Les Hadiths de l’Islam revus et corrigés

Les Hadiths de l'Islam revus et corrigés

La possibilité d’une « réformation islamique » comparable au mouvement qui fut à l’origine du protestantisme au sein du christianisme semble attrayante – en tout cas en surface – et a été soutenue avec enthousiasme par les athées comme Salman Rushdie. Mais les musulmans qui sont résolus à tenter de réformer leur religion considèrent cette éventualité comme absurde.

Un reportage, plutôt enthousiaste, diffusé la semaine passée dans l’émission Today de la BBC a salué un fait nouveau qui « pourrait marquer le début d’une réforme » dans l’islam.

Ce qui a enthousiasmé la BBC, c’était le fait que le Département des Affaires religieuses turc allait sous peu publier une nouvelle version des hadiths, recueil des paroles et des actions attribuées au prophète Mahomet. Les hadiths jouent un rôle important dans la jurisprudence islamique, en particulier concernant les questions sur lesquelles le Coran ne dit rien, et c’est sur ceux-ci, bien plus que sur le Coran, que reposent la plupart des fatwas – ou opinions religieuses – les plus ineptes qu’émettent les érudits religieux.

Aux premiers jours de l’islam, les paroles du Prophète se transmettaient de bouche à oreille jusqu’à ce qu’elles soient finalement consignées par quelqu’un. Combien des paroles attribuées au Prophète sont-elles authentiques ? C’est là une question de point de vue, mais que certaines ne le soient pas – cela ne fait aucun doute. Dans son livre, Progressive Muslims (les musulmans progressistes), Scott Kugle écrit :

« …Il est très difficile d’établir l’authenticité de la plupart des discours qu’on attribue au Prophète Mahomet. Il est clair cependant que de nombreux propos lui sont attribués rétrospectivement, sans l’avoir été de façon fiable. Les musulmans sont confrontés à des hadiths dans lesquels les propos que l’on prête au Prophète traitent de questions qui n’existaient pas de son temps, des questions telles que: le schisme entre chiites et sunnites, les diverses hérésies théologiques ou même la consignation systématique des hadiths.

Le matériel douteux comprend les condamnations pour homosexualité, auxquelles font souvent référence les érudits aujourd’hui, alors qu’elles sont apparues bien après la mort du Prophète :

« Des hadiths contenant des récits forgés de toute pièce condamnant les relations sexuelles avec une personne du même sexe ont commencé à circuler véritablement pendant la période abbasside (750-1258 AD), à une époque où il était courant chez les aristocrates et à la cour d’avoir un jeune esclave mâle ou un beau porteur de vin à son service ou encore de s’afficher avec un amoureux du même sexe. Un grand nombre de hadiths circulaient au nom du Prophète pour régler le problème de ces pratiques-là, et cela faisait partie de la guerre culturelle des traditionalistes à l’encontre de l’élite cosmopolite des grandes villes abbassides».

S’appuyant sur ces exemples, Kugle soutient que « la re-évaluation de l’authenticité des hadiths est la clef de la réforme juridique et sociale chez les musulmans ».
──────────
_Votre travail_.
1: Reproduisez, dans le texte sur les hadiths, tout le passage allant de « La possibilité d’une » jusqu'à « éventualité comme absurde. ».
2: D'après le texte sur les hadiths, à quelle période les hadiths forgés condamnant les relations sexuelles entre personnes du même sexe ont-ils commencé à circuler véritablement ?

_Données de l'exercice_.
──────────
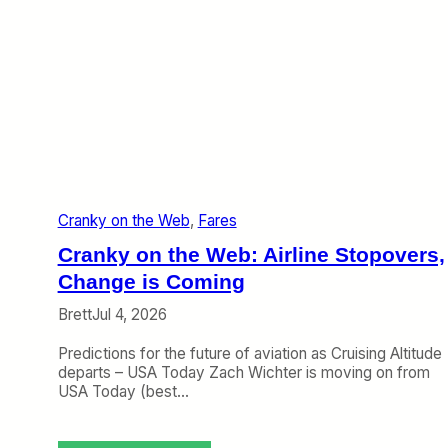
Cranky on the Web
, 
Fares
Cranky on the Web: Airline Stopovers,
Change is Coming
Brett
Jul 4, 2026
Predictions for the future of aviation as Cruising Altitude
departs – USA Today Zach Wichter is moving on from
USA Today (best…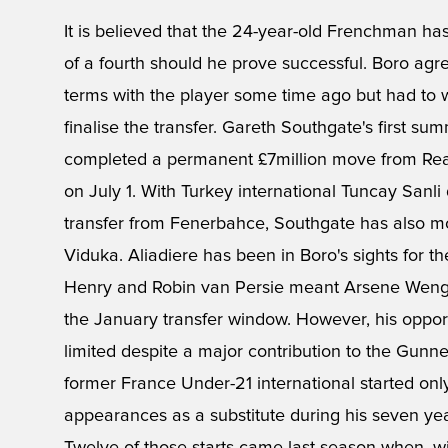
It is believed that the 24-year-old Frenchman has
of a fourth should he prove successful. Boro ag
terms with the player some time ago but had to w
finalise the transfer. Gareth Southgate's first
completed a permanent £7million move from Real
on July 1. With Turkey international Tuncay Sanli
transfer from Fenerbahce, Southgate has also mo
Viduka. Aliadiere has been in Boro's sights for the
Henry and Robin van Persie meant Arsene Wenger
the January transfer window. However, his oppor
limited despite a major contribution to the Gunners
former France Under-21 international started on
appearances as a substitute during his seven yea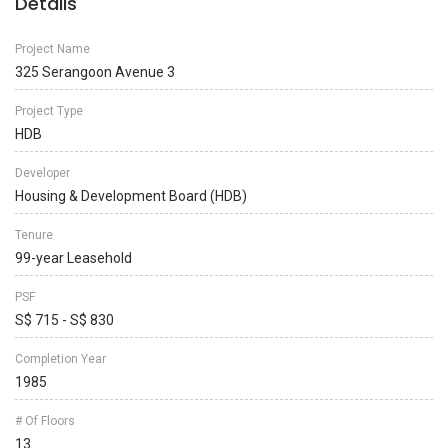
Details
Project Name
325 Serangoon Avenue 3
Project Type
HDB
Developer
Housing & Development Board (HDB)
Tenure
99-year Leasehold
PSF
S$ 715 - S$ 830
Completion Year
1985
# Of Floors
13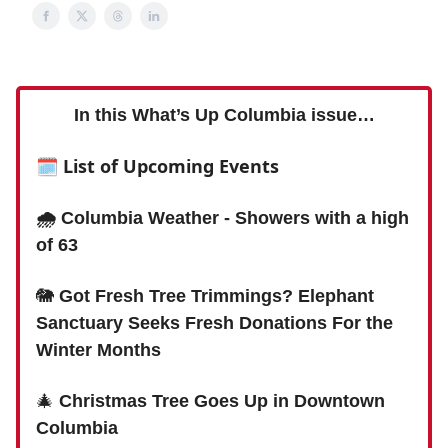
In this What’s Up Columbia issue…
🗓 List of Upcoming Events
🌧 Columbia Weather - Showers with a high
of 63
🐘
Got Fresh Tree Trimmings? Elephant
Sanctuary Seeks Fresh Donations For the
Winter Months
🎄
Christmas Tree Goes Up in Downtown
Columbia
──────────
_Corrigé par tâche_.
1:
La possibilité d’une « réformation islamique » comparable au mouvement qui fut à l’origine du protestantisme au sein du christianisme semble attrayante – en tout cas en surface – et a été soutenue avec enthousiasme par les athées comme Salman Rushdie. Mais les musulmans qui sont résolus à tenter de réformer leur religion considèrent cette éventualité comme absurde.

2: Pendant la période abbasside (750-1258 AD).